By Dave Andrusko
In this post we will discuss two court cases. One brought by the ACLU against pro-life Tennessee legislation, the other a response by the Food and Drug Administration in which the FDA defending requirements intended to protect women who are taking chemical abortifacients.
With regard to the ACLU and Tennessee, here’s what our affiliate, Tennessee Right to Life, had to say. Under the headline “Abortion Profiteers Take TN to Court Again,” we read
Planned Parenthood Federation of America, ACLU, ACLU of Tennessee, the Center for Reproductive Rights and other for-profit abortion operators filed suit on Monday to overturn the #Prolife Abortion Pill Reversal Bill that the Tennessee Legislature passed in June.
The law, set to go into effect on October 1, would require abortion facilities to display signage informing women that a chemical (RU486) abortion may be reversed following the first dose of a two-pill protocol. It also requires a physician to directly provide the same information during informed consent, 48 hours prior to the abortion procedure.

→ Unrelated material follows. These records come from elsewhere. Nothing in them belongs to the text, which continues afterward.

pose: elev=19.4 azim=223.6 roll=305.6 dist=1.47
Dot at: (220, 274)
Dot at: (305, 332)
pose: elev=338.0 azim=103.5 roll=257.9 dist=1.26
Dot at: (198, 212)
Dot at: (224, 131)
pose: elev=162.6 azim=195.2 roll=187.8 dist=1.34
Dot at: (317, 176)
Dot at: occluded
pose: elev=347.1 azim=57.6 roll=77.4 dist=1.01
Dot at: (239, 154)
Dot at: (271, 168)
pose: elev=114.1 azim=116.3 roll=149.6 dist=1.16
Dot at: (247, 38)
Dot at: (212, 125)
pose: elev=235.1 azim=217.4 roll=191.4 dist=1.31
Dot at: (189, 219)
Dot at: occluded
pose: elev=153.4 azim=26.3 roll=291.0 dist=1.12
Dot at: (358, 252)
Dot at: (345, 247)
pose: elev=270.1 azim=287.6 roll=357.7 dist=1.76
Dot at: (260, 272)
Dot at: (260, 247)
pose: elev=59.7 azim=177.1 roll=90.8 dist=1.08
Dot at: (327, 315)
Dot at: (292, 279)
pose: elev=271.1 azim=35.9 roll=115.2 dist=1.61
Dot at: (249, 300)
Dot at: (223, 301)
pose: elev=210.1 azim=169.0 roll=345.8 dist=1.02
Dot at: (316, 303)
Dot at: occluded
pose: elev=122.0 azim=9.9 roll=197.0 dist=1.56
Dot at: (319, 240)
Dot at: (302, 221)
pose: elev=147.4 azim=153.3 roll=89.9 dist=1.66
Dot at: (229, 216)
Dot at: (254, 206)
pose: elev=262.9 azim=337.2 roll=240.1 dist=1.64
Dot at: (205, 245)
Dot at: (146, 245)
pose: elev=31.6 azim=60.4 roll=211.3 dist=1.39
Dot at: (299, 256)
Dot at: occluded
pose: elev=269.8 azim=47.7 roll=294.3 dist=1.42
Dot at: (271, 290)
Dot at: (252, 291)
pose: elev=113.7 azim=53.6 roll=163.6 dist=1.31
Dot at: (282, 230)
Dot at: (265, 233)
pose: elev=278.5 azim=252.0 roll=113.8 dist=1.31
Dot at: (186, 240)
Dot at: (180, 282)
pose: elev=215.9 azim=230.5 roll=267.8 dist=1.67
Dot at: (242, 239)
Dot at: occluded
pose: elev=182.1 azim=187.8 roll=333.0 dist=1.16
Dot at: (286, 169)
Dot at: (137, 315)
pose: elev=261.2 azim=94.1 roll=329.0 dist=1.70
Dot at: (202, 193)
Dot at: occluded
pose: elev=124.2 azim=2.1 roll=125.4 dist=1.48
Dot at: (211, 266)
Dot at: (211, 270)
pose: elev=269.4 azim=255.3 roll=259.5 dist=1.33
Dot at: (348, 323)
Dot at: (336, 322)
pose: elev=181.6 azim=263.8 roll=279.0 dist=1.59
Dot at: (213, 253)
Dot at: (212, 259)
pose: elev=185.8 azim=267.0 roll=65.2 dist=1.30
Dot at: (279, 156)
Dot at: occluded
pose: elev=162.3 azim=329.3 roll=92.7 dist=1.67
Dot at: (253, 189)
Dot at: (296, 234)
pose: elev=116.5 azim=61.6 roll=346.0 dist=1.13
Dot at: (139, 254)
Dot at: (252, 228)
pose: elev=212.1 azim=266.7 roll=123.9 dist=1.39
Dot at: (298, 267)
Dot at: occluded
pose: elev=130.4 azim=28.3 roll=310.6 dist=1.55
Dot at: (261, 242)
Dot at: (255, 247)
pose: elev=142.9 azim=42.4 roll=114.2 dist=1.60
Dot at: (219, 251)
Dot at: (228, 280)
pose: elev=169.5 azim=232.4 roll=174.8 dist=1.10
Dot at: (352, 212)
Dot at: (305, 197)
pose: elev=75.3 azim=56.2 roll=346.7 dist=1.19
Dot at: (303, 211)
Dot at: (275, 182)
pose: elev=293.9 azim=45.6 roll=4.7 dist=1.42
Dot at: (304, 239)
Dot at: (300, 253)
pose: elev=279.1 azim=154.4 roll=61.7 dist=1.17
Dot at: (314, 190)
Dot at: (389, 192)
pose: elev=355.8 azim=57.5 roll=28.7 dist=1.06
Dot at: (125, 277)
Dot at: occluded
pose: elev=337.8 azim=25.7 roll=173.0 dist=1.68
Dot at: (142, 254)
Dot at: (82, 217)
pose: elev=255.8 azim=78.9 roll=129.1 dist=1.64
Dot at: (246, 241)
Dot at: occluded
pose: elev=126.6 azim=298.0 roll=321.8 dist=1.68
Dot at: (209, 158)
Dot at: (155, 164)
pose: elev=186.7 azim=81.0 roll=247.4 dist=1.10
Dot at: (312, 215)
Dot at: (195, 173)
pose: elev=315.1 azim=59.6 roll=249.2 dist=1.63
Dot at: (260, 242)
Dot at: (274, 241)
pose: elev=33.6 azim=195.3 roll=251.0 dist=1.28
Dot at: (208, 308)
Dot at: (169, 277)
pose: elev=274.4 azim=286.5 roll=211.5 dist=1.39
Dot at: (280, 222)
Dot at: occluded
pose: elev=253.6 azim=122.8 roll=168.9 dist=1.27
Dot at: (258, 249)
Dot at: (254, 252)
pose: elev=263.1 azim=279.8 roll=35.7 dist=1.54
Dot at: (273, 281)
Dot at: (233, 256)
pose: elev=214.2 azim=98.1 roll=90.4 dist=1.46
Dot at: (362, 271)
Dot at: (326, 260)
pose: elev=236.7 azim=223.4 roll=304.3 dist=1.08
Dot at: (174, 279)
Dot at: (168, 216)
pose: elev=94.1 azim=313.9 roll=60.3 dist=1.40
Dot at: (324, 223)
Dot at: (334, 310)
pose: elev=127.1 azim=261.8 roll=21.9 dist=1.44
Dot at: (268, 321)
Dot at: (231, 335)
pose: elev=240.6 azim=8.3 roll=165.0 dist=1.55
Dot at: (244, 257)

The ACLU’s bottom line is the same boilerplate argument it continues to make about Abortion Reversal. According to Andrew Beck, “the law would require doctors to lie to patients and share misinformation that isn’t backed up by credible science.” This is a patent falsehood as we have discovered here, here, and here.
In a brief dated September 8, pro-abortion organizations and providers argued the order must remain in place. The FDA formally filed its reply brief with the Supreme Court on Thursday.
As NRL News Today has reported, on July 14, Theodore Chuang of the U.S. District Court for the District of Maryland issued an injunction preventing the FDA from enforcing its requirement that “women go to doctor’s offices, clinics, or hospitals to pick up the drug mifepristone, also known as mifeprex, for the duration of the public health emergency caused by the novel coronavirus,” as Bloomberg Law described it.
The FDA asked the court to stay an order that “requires the agency to allow women to get the drug by mail or delivery until the emergency ends.”
The brief, written by Jeffrey B. Wall, Acting Solicitor General, is extremely thoughtful and on point throughout. Its opening paragraphs capture the core of the defense of the FDA’s requirements:
Since 2000, the Food and Drug Administration (FDA) has required and repeatedly reaffirmed that patients may obtain Mifeprex or its generic equivalent (collectively, Mifeprex) only at a hospital, clinic, or doctor’s office after being counseled about the drug’s risks in terminating an early pregnancy (the safety requirements). Respondents do not suggest that these longstanding safety requirements
in and of themselves have the purpose or effect of creating a substantial obstacle to abortion access. Rather, they contend that because the COVID-19 pandemic
has made going anywhere riskier or more difficult than in normal times, the Constitution mandates their suspension so that patients can obtain a medication-abortion drug by mail.
That position contravenes this Court’s precedents. As this
Court has made clear, the Constitution does not guarantee access to the abortion method of one’s choice where, as here, reasonable alternatives remain available. Nor does it
require the government to remove incidental effects on abortion access caused by an unforeseen global pandemic. Because the nationwide injunction here departs from those principles and irreparably harms the government and the public, it warrants a stay.